# FRAGMENTO SELECCIONADO:
_____

Las principales han sido el liberalismo, el socialismo y el
nacionalismo.
El denominador mínimo de cualquier variante de la
democracia es un criterio de legitimidad política: la voluntad del
pueblo. Se comenzó a hablar de él en Inglaterra en el siglo XVII y se
consolidó con la Revolución Francesa, cuando reemplazó definitivamente
al criterio del derecho divino de los reyes. Un gobierno es legítimo
cuando expresa la voluntad del pueblo. Más allá de esta afirmación
general y mínima, todo es opinable, incluso el alcance de sus términos:
qué cosa es "pueblo", cuál es el alcance de su "voluntad", qué significa
"expresar".
Dejo de lado la cuestión del socialismo y de la
igualdad social. Respecto del liberalismo, un debate siempre vigente es
el de los límites de la "voluntad popular" ante los derechos humanos o
los derechos del individuo. A diferencia de la tradición democrática,
que está centrada en la cuestión del origen del poder legítimo, la
tradición liberal y republicana reflexiona sobre cómo limitar al poder,
cualquiera que sea. Las soluciones propuestas son conocidas. Por un
lado, de preeminencia de la ley, originada en el pueblo, pero que limita
las oscilaciones caprichosas de una opinión voluble. Por otro, la
división de poderes. Finalmente, la afirmación de que los derechos del
individuo están antes de cualquier norma o decisión estatal. Son
"naturales", en el sentido de que hacen a la condición humana. La
tensión entre liberalismo y democracia es una cuestión clásica en el
siglo XIX -basta recordar a Tocqueville-, que al fin del siglo XX hemos
retomado luego de dolorosas experiencias.

_____

# DATOS PROPORCIONADOS:

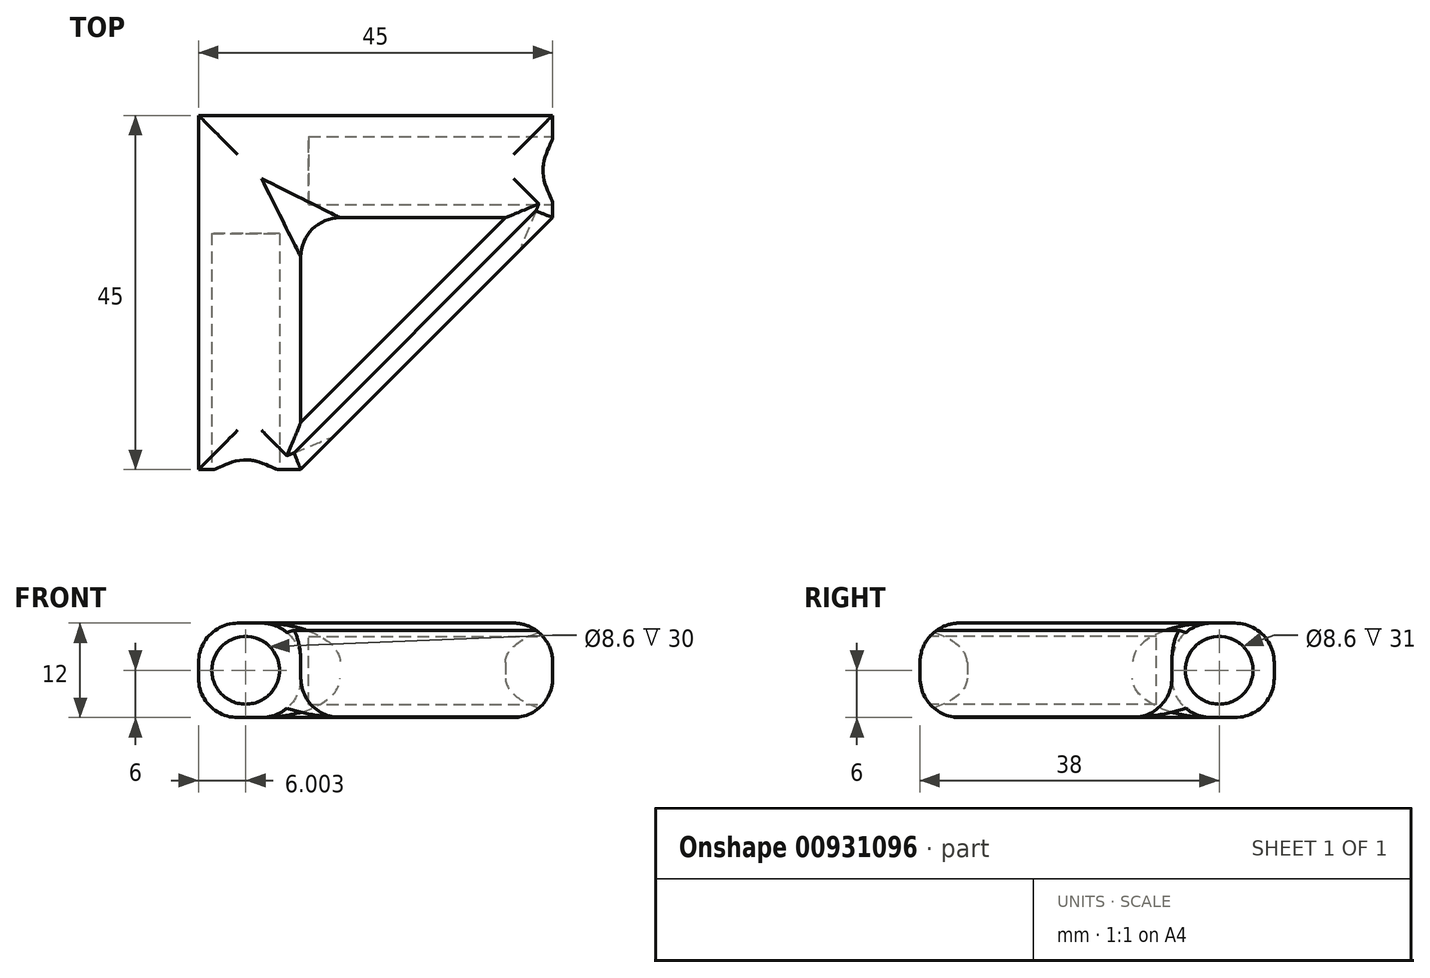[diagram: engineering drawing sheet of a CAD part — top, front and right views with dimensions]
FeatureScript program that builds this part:
annotation { "Feature Type Name" : "Feature", "Feature Type Description" : "" }
export const myFeature = defineFeature(function(context is Context, id is Id, definition is map)
    precondition{}
    {
        {
            var Q0;
            Q0=qCreatedBy(makeId("Top.planeOp"),FACE);
            var sketch = newSketch(context, id + "F0", { "sketchPlane" : qUnion([Q0])});
            skLineSegment(sketch, "E0.bottom", {"start": v(-37.32, 13) * mm, "end": v(7.68, 13) * mm});
            skLineSegment(sketch, "E0.top", {"start": v(-37.32, 0) * mm, "end": v(7.68, 0) * mm});
            skLineSegment(sketch, "E0.left", {"start": v(-37.32, 13) * mm, "end": v(-37.32, 0) * mm});
            skLineSegment(sketch, "E0.right", {"start": v(7.68, 13) * mm, "end": v(7.68, 0) * mm});
            skLineSegment(sketch, "E1.bottom", {"start": v(-37.32, 0) * mm, "end": v(-24.32, 0) * mm});
            skLineSegment(sketch, "E1.top", {"start": v(-37.32, -32) * mm, "end": v(-24.32, -32) * mm});
            skLineSegment(sketch, "E1.left", {"start": v(-37.32, 0) * mm, "end": v(-37.32, -32) * mm});
            skLineSegment(sketch, "E1.right", {"start": v(-24.32, 0) * mm, "end": v(-24.32, -32) * mm});
            skLineSegment(sketch, "E2", {"start": v(7.68, 0) * mm, "end": v(-24.32, -32) * mm});
            skLineSegment(sketch, "E3", {"start": v(-24.32, -26) * mm, "end": v(1.68, 0) * mm});
            skSolve(sketch);
        }
        {
            var Q0;
            {var subQ5=sQuery(id+"F0.wireOp",EDGE,"E1.top");var subQ9=sQuery(id+"F0.wireOp",EDGE,"E2");Q0=qUnion([makeQuery(id+"F0.imprint","IMPRINT",FACE,{"disambiguationData":[TD([[makeQuery(id+"F0.imprint","IMPRINT",EDGE,{"derivedFrom":subQ9}),-1.0]])]}),makeQuery(id+"F0.imprint","IMPRINT",FACE,{"disambiguationData":[TD([[makeQuery(id+"F0.imprint","IMPRINT",EDGE,{"derivedFrom":sQuery(id+"F0.wireOp",EDGE,"E0.bottom")}),-1.0]])]}),makeQuery(id+"F0.imprint","IMPRINT",FACE,{"disambiguationData":[TD([[makeQuery(id+"F0.imprint","IMPRINT",EDGE,{"derivedFrom":subQ5}),1.0]])]})]);}
            extrude(context, id + "F1", {"entities" : qUnion([Q0]), "depth" : 12 * mm, "offsetDistance" : 25 * mm});
        }
        {
            var Q0;
            Q0=makeQuery(id+"F1.opExtrude","SWEPT_FACE",FACE,{"disambiguationData":[OSD([sQuery(id+"F0.wireOp",EDGE,"E1.top")])]});
            var sketch = newSketch(context, id + "F2", { "sketchPlane" : qUnion([Q0])});
            skCircle(sketch, "E4", {"center": v(-31.32, 6) * mm, "radius": 4.3 * mm});
            skSolve(sketch);
        }
        {
            var Q0;
            Q0=makeQuery(id+"F2.imprint","IMPRINT",FACE,{"disambiguationData":[TD([[makeQuery(id+"F2.imprint","IMPRINT",EDGE,{"derivedFrom":sQuery(id+"F2.wireOp",EDGE,"E4")}),1.0]])]});
            extrude(context, id + "F3", {"entities" : qUnion([Q0]), "operationType" : NewBodyOperationType.REMOVE, "oppositeDirection" : true, "depth" : 30 * mm, "offsetDistance" : 25 * mm});
        }
        {
            var Q0;
            Q0=makeQuery(id+"F1.opExtrude","SWEPT_FACE",FACE,{"disambiguationData":[OSD([sQuery(id+"F0.wireOp",EDGE,"E0.right")])]});
            var sketch = newSketch(context, id + "F4", { "sketchPlane" : qUnion([Q0])});
            skCircle(sketch, "E5", {"center": v(6, 6) * mm, "radius": 4.3 * mm});
            skSolve(sketch);
        }
        {
            var Q0;
            Q0=makeQuery(id+"F4.imprint","IMPRINT",FACE,{"disambiguationData":[TD([[makeQuery(id+"F4.imprint","IMPRINT",EDGE,{"derivedFrom":sQuery(id+"F4.wireOp",EDGE,"E5")}),1.0]])]});
            extrude(context, id + "F5", {"entities" : qUnion([Q0]), "operationType" : NewBodyOperationType.REMOVE, "oppositeDirection" : true, "depth" : 31 * mm, "offsetDistance" : 25 * mm});
        }
        {
            var Q0;
            Q0=makeQuery(id+"F1.opExtrude","CAP_EDGE",EDGE,{"disambiguationData":[OSD([sQuery(id+"F0.wireOp",EDGE,"E0.bottom")])],"isStart":false});
            var Q1;
            Q1=makeQuery(id+"F1.opExtrude","CAP_EDGE",EDGE,{"disambiguationData":[OSD([sQuery(id+"F0.wireOp",EDGE,"E0.left"),sQuery(id+"F0.wireOp",EDGE,"E1.left")])],"isStart":false});
            var Q2;
            Q2=makeQuery(id+"F1.opExtrude","CAP_EDGE",EDGE,{"disambiguationData":[OSD([sQuery(id+"F0.wireOp",EDGE,"E0.bottom")])],"isStart":true});
            var Q3;
            Q3=makeQuery(id+"F1.opExtrude","CAP_EDGE",EDGE,{"disambiguationData":[OSD([sQuery(id+"F0.wireOp",EDGE,"E0.left"),sQuery(id+"F0.wireOp",EDGE,"E1.left")])],"isStart":true});
            var Q4;
            Q4=makeQuery(id+"F1.opExtrude","CAP_EDGE",EDGE,{"disambiguationData":[OSD([sQuery(id+"F0.wireOp",EDGE,"E1.right")])],"isStart":true});
            var Q5;
            Q5=makeQuery(id+"F1.opExtrude","CAP_EDGE",EDGE,{"disambiguationData":[OSD([sQuery(id+"F0.wireOp",EDGE,"E0.top")])],"isStart":true});
            var Q6;
            Q6=makeQuery(id+"F1.opExtrude","CAP_EDGE",EDGE,{"disambiguationData":[OSD([sQuery(id+"F0.wireOp",EDGE,"E3")])],"isStart":true});
            var Q7;
            Q7=makeQuery(id+"F1.opExtrude","CAP_EDGE",EDGE,{"disambiguationData":[OSD([sQuery(id+"F0.wireOp",EDGE,"E2")])],"isStart":false});
            var Q8;
            Q8=makeQuery(id+"F1.opExtrude","CAP_FACE",FACE,{"disambiguationData":[OSD([sQuery(id+"F0.wireOp",EDGE,"E0.bottom"),sQuery(id+"F0.wireOp",EDGE,"E0.top"),sQuery(id+"F0.wireOp",EDGE,"E0.left"),sQuery(id+"F0.wireOp",EDGE,"E0.right"),sQuery(id+"F0.wireOp",EDGE,"E1.top"),sQuery(id+"F0.wireOp",EDGE,"E1.left"),sQuery(id+"F0.wireOp",EDGE,"E1.right"),sQuery(id+"F0.wireOp",EDGE,"E2"),sQuery(id+"F0.wireOp",EDGE,"E3")])],"isStart":false});
            fillet(context, id + "F6", {"entities" : qUnion([Q0, Q1, Q2, Q3, Q4, Q5, Q6, Q7, Q8]), "radius" : 5 * mm, "tangentPropagation" : true, "allowEdgeOverflow" : false});
        }
        {
            var Q0;
            Q0=makeQuery(id+"F1.opExtrude","SWEPT_EDGE",EDGE,{"disambiguationData":[OSD([sQuery(id+"F0.wireOp",EDGE,"E0.top"),sQuery(id+"F0.wireOp",EDGE,"E1.right")])]});
            fillet(context, id + "F7", {"entities" : qUnion([Q0]), "radius" : 5 * mm, "tangentPropagation" : true, "allowEdgeOverflow" : false});
        }
        {
            var Q0;
            Q0=makeQuery(id+"F1.opExtrude","CAP_EDGE",EDGE,{"disambiguationData":[OSD([sQuery(id+"F0.wireOp",EDGE,"E2")])],"isStart":true});
            var Q1;
            {var subQ0=sQuery(id+"F0.wireOp",EDGE,"E1.left");var subQ1=sQuery(id+"F0.wireOp",EDGE,"E0.left");Q1=makeQuery(id+"F6.opFillet","BLEND_EDGE",EDGE,{"blendedFrom":[makeQuery(id+"F1.opExtrude","CAP_EDGE",EDGE,{"disambiguationData":[OSD([subQ1,subQ0])],"isStart":true}),makeQuery(id+"F1.opExtrude","CAP_FACE",FACE,{"disambiguationData":[OSD([sQuery(id+"F0.wireOp",EDGE,"E0.bottom"),sQuery(id+"F0.wireOp",EDGE,"E0.top"),subQ1,sQuery(id+"F0.wireOp",EDGE,"E0.right"),sQuery(id+"F0.wireOp",EDGE,"E1.top"),subQ0,sQuery(id+"F0.wireOp",EDGE,"E1.right"),sQuery(id+"F0.wireOp",EDGE,"E2"),sQuery(id+"F0.wireOp",EDGE,"E3")])],"isStart":true})],"blendedInto":[makeQuery(id+"F1.opExtrude","CAP_FACE",FACE,{"disambiguationData":[OSD([sQuery(id+"F0.wireOp",EDGE,"E0.bottom"),sQuery(id+"F0.wireOp",EDGE,"E0.top"),subQ1,sQuery(id+"F0.wireOp",EDGE,"E0.right"),sQuery(id+"F0.wireOp",EDGE,"E1.top"),subQ0,sQuery(id+"F0.wireOp",EDGE,"E1.right"),sQuery(id+"F0.wireOp",EDGE,"E2"),sQuery(id+"F0.wireOp",EDGE,"E3")])],"isStart":true})]});}
            var Q2;
            {var subQ0=sQuery(id+"F0.wireOp",EDGE,"E0.bottom");Q2=makeQuery(id+"F6.opFillet","BLEND_EDGE",EDGE,{"blendedFrom":[makeQuery(id+"F1.opExtrude","CAP_EDGE",EDGE,{"disambiguationData":[OSD([subQ0])],"isStart":true}),makeQuery(id+"F1.opExtrude","CAP_FACE",FACE,{"disambiguationData":[OSD([subQ0,sQuery(id+"F0.wireOp",EDGE,"E0.top"),sQuery(id+"F0.wireOp",EDGE,"E0.left"),sQuery(id+"F0.wireOp",EDGE,"E0.right"),sQuery(id+"F0.wireOp",EDGE,"E1.top"),sQuery(id+"F0.wireOp",EDGE,"E1.left"),sQuery(id+"F0.wireOp",EDGE,"E1.right"),sQuery(id+"F0.wireOp",EDGE,"E2"),sQuery(id+"F0.wireOp",EDGE,"E3")])],"isStart":true})],"blendedInto":[makeQuery(id+"F1.opExtrude","CAP_FACE",FACE,{"disambiguationData":[OSD([subQ0,sQuery(id+"F0.wireOp",EDGE,"E0.top"),sQuery(id+"F0.wireOp",EDGE,"E0.left"),sQuery(id+"F0.wireOp",EDGE,"E0.right"),sQuery(id+"F0.wireOp",EDGE,"E1.top"),sQuery(id+"F0.wireOp",EDGE,"E1.left"),sQuery(id+"F0.wireOp",EDGE,"E1.right"),sQuery(id+"F0.wireOp",EDGE,"E2"),sQuery(id+"F0.wireOp",EDGE,"E3")])],"isStart":true})]});}
            var Q3;
            Q3=makeQuery(id+"F1.opExtrude","CAP_FACE",FACE,{"disambiguationData":[OSD([sQuery(id+"F0.wireOp",EDGE,"E0.bottom"),sQuery(id+"F0.wireOp",EDGE,"E0.top"),sQuery(id+"F0.wireOp",EDGE,"E0.left"),sQuery(id+"F0.wireOp",EDGE,"E0.right"),sQuery(id+"F0.wireOp",EDGE,"E1.top"),sQuery(id+"F0.wireOp",EDGE,"E1.left"),sQuery(id+"F0.wireOp",EDGE,"E1.right"),sQuery(id+"F0.wireOp",EDGE,"E2"),sQuery(id+"F0.wireOp",EDGE,"E3")])],"isStart":true});
            fillet(context, id + "F8", {"entities" : qUnion([Q0, Q1, Q2, Q3]), "radius" : 5 * mm, "allowEdgeOverflow" : false});
        }
    });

_____

# OBJETIVOS:
[A] Pasa al inglés esta oración del fragmento sobre democracia y liberalismo: «Un gobierno es legítimo cuando expresa la voluntad del pueblo.»
[B] Retoma el fragmento sobre democracia y liberalismo y prolóngalo a partir de su última oración.

# RESULTADOS POR TAREA:
[A] A government is legitimate when it expresses the will of the people.

[B]
El segundo gran debate se refiere a la forma como se
expresa la voluntad popular. Hay un gran parteaguas: democracia directa
-una ilusión siempre pronta a renacer- o democracia representativa. Esta
última supone que la voluntad popular se delega por tiempo acotado en
los representantes del pueblo, sean muchos o uno. Las formas de
representación política son variadísimas, y aunque se discuta cuál es la
más auténtica, todas son representaciones, en sentido literal. Cada
alternativa elegida anticipa de alguna manera el producto que se desea
lograr.
Ambas cuestiones -la voluntad del pueblo, la libertad y
la representación- se han combinado de distinta manera. En la segunda
mitad del siglo XX -apenas ayer-, se construyó en el mundo occidental un
consenso que combinaba la tradición democrática pura y la
liberal/republicana. Para muchos, es aún hoy un estándar ideal. Combina
el principio de la soberanía del pueblo con el de la soberanía de la
ley, la división de poderes, la representación, la pluralidad, el debate
y la garantía de los derechos humanos.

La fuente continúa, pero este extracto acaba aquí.